Pourquoi nous efforçons-nous de communiquer?
On dit souvent qu’Aristote définissait l’être humain comme un animal social.
Dans la mesure où on admet cette définition de l’humanité, il est possible d’en déduire qu’il est naturel pour l’homme de communiquer.
Pourtant, tous les êtres humains n’ont pas la même facilité à le faire.
Qu’est-ce que communiquer au fond? Ce n’est pas un acte si facile à accomplir si on entend par là, prendre quelque chose qui est dans son âme et le faire advenir au monde.
Comment ce qu’on livre ainsi de soi, qui ne peut être que quelque chose de profondément intime, puisque ça vient de son intériorité, sera-t-il reçu?
Communiquer c’est prendre le risque de se rendre compte que les personnes autour de soi ne nous comprennent pas.
Même moi, qui ai de la facilité à exprimer des idées, et qui ne suis pas timide, je me rends compte que j’ai bien souvent été compris tout de travers.
Ce n’est pas que les personnes auxquelles je m’adressais étaient stupides.
C’est que la communication est d’abord et avant tout une question de contexte.
Dans quel état d’esprit est la personne qui écoute mes paroles?
Son attention lui permettra-t-elle de resituer tous les propos prononcés dans une perspective qui permet de reconstituer le sens correctement.
Écouter est un travail immense.
C’est pourquoi il ne suffit pas de parler pour se faire comprendre.
En fait, la communication est une pratique artistique et esthétique de collaboration.
C’est ainsi qu’on peut se comprendre à demi-mots, lorsqu’on y met vraiment du sien.
Mais ce n’est pas parce que la communication est fluide entre deux personnes qu’il est facile de comprendre de quoi il en retourne. Est-ce de l’amitié, de l’amour fraternel, de la complicité découlante d’affinités interpersonnelle? Ou une complémentarité accidentelle?
Quel est le rôle des coïncidences heureuses dans une communication réussie.
L’art sublime de dire la difficulté de la vie ne tient-il pas d’abord à la capacité de faire se révéler des coïncidences qui demeurent inexprimables?
Bon je vous ai perdus.
Qu’est-ce que je vous disais? Malgré mon aisance à jouer avec les idées et à manier les mots pour les énoncer, je demeure fondamentalement incompris.
Communiquer c’est risquer la solitude.
Mais cela ne veut pas dire qu’il ne vaut pas la peine de s’y efforcer.

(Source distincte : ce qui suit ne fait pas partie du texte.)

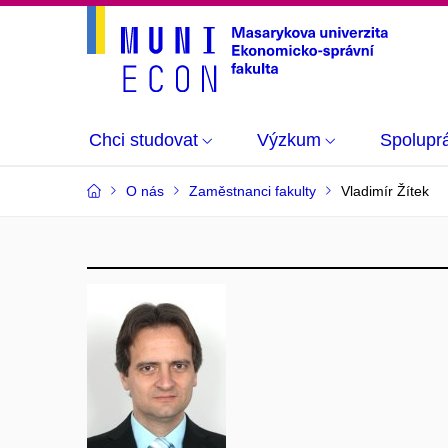
Chci studovat
Výzkum
Spolupr
O nás
Zaměstnanci fakulty
Vladimír Žítek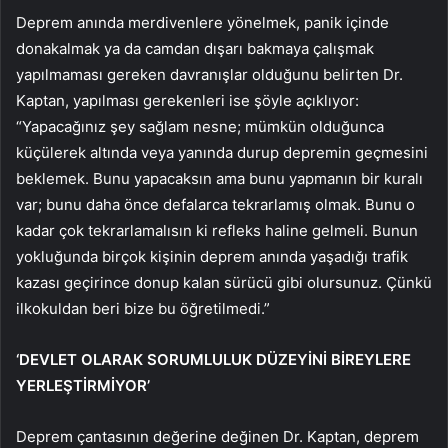
Deprem anında merdivenlere yönelmek, panik içinde
donakalmak ya da camdan dışarı bakmaya çalışmak
yapılmaması gereken davranışlar olduğunu belirten Dr.
Kaptan, yapılması gerekenleri ise şöyle açıklıyor:
“Yapacağınız şey sağlam nesne; mümkün olduğunca
küçülerek altında veya yanında durup depremin geçmesini
beklemek. Bunu yapacaksın ama bunu yapmanın bir kuralı
var; bunu daha önce defalarca tekrarlamış olmak. Bunu o
kadar çok tekrarlamalısın ki refleks haline gelmeli. Bunun
yokluğunda birçok kişinin deprem anında yaşadığı trafik
kazası geçirince donup kalan sürücü gibi olursunuz. Çünkü
ilkokuldan beri bize bu öğretilmedi.”
‘DEVLET OLARAK SORUMLULUK DÜZEYİNİ BİREYLERE
YERLEŞTİRMİYOR’
Deprem çantasının değerine değinen Dr. Kaptan, deprem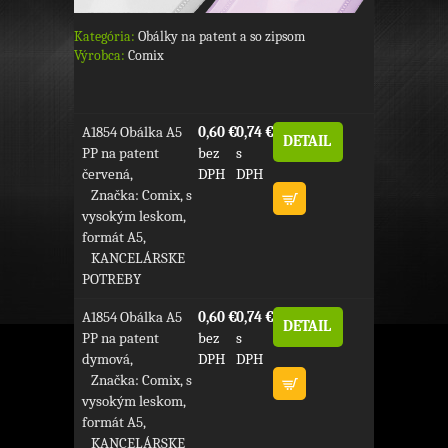
Kategória:
Obálky na patent a so zipsom
Výrobca:
Comix
A1854 Obálka A5
0,60 €
0,74 €
DETAIL
PP na patent
bez
s
červená,
DPH
DPH
Značka: Comix, s
vysokým leskom,
formát A5,
KANCELÁRSKE
POTREBY
A1854 Obálka A5
0,60 €
0,74 €
DETAIL
PP na patent
bez
s
dymová,
DPH
DPH
Značka: Comix, s
vysokým leskom,
formát A5,
KANCELÁRSKE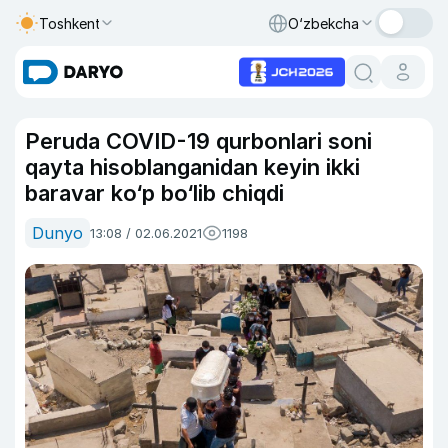
Toshkent
O‘zbekcha
Peruda COVID-19 qurbonlari soni
qayta hisoblanganidan keyin ikki
baravar ko‘p bo‘lib chiqdi
Dunyo
13:08 / 02.06.2021
1198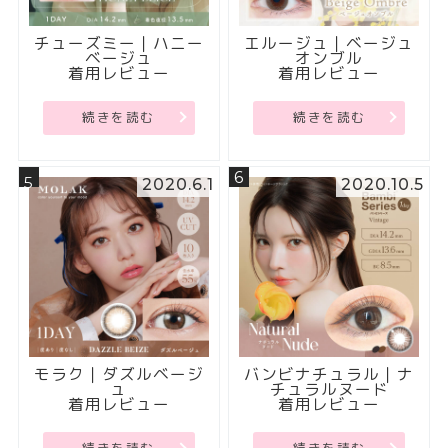
チューズミー｜ハニー
エルージュ｜ベージュ
ベージュ
オンブル
着用レビュー
着用レビュー
続きを読む
続きを読む
6
5
2020.6.1
2020.10.5
モラク｜ダズルベージ
バンビナチュラル｜ナ
ュ
チュラルヌード
着用レビュー
着用レビュー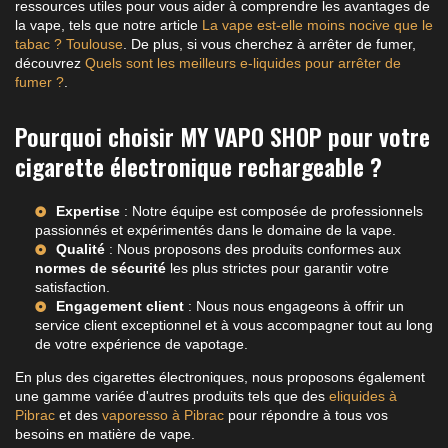
ressources utiles pour vous aider à comprendre les avantages de
la vape, tels que notre article
La vape est-elle moins nocive que le
tabac ? Toulouse
. De plus, si vous cherchez à arrêter de fumer,
découvrez
Quels sont les meilleurs e-liquides pour arrêter de
fumer ?
.
Pourquoi choisir MY VAPO SHOP pour votre
cigarette électronique rechargeable ?
Expertise
: Notre équipe est composée de professionnels
passionnés et expérimentés dans le domaine de la vape.
Qualité
: Nous proposons des produits conformes aux
normes de sécurité
les plus strictes pour garantir votre
satisfaction.
Engagement client
: Nous nous engageons à offrir un
service client exceptionnel et à vous accompagner tout au long
de votre expérience de vapotage.
En plus des cigarettes électroniques, nous proposons également
une gamme variée d'autres produits tels que des
eliquides à
Pibrac
et des
vaporesso à Pibrac
pour répondre à tous vos
besoins en matière de vape.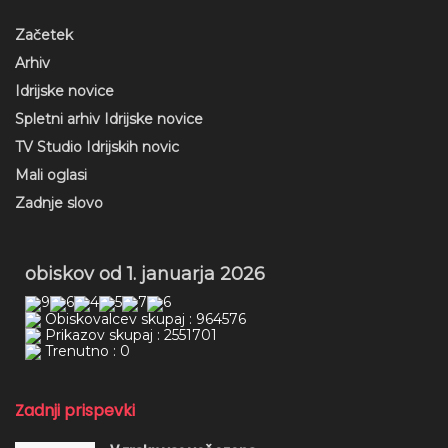
Začetek
Arhiv
Idrijske novice
Spletni arhiv Idrijske novice
TV Studio Idrijskih novic
Mali oglasi
Zadnje slovo
obiskov od 1. januarja 2026
Obiskovalcev skupaj : 964576
Prikazov skupaj : 2551701
Trenutno : 0
Zadnji prispevki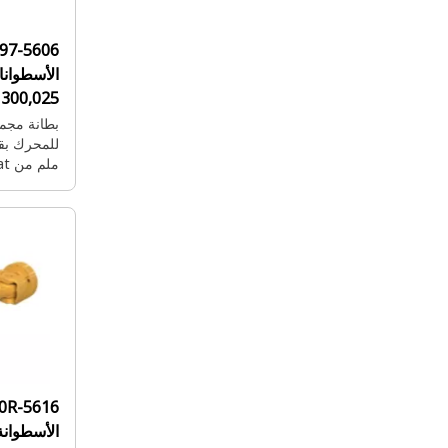
97-5606:
الأسطوان
300,025 ملم
بطانة مجم
ملم من Cat®
20R-5616: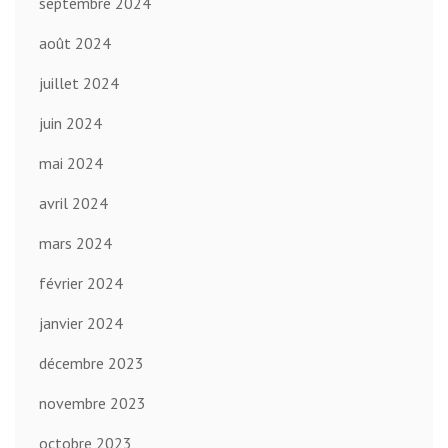
septembre 2024
août 2024
juillet 2024
juin 2024
mai 2024
avril 2024
mars 2024
février 2024
janvier 2024
décembre 2023
novembre 2023
octobre 2023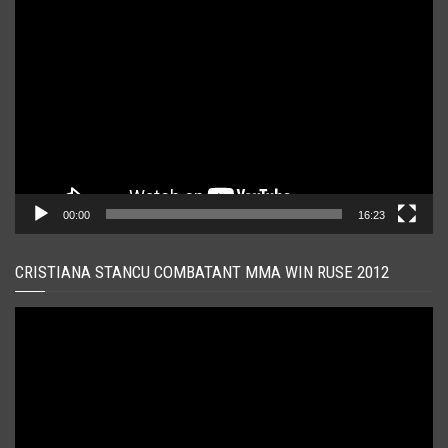
Player
video
00:00
16:23
CRISTIANA STANCU COMBATANT MMA WIN RUSE 2012
Player
video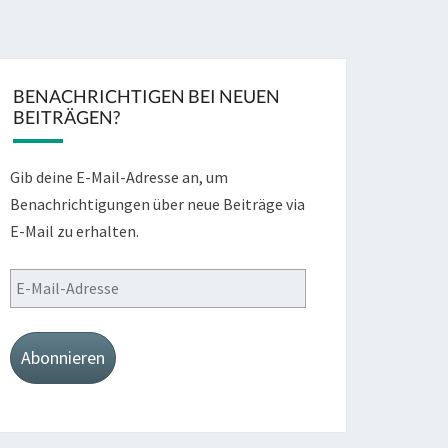
BENACHRICHTIGEN BEI NEUEN
BEITRÄGEN?
Gib deine E-Mail-Adresse an, um
Benachrichtigungen über neue Beiträge via
E-Mail zu erhalten.
E-
Mail-
Adresse
Abonnieren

La solitude n’est pas une fin en soi.
C’est le début de la conscience réfléchie.
Platon disait : tout ce qui est beau est difficile.
Habermas a fait de l’agir communicationnel l’objet de sa philosophie.
Mais on peut aussi se concentrer sur la logique des mondes, d’Alain Badiou. Et on ne sera pas déçu de la philosophie. Même si on sera sans doute très perdu.
D’autant plus qu’on n’aura pas trouvé toutes les réponses à nos questions esthétiques.
Mais cet étonnement dans lequel nous serons laissés, ne nous aura pas jetés si loin des pieds de la beauté.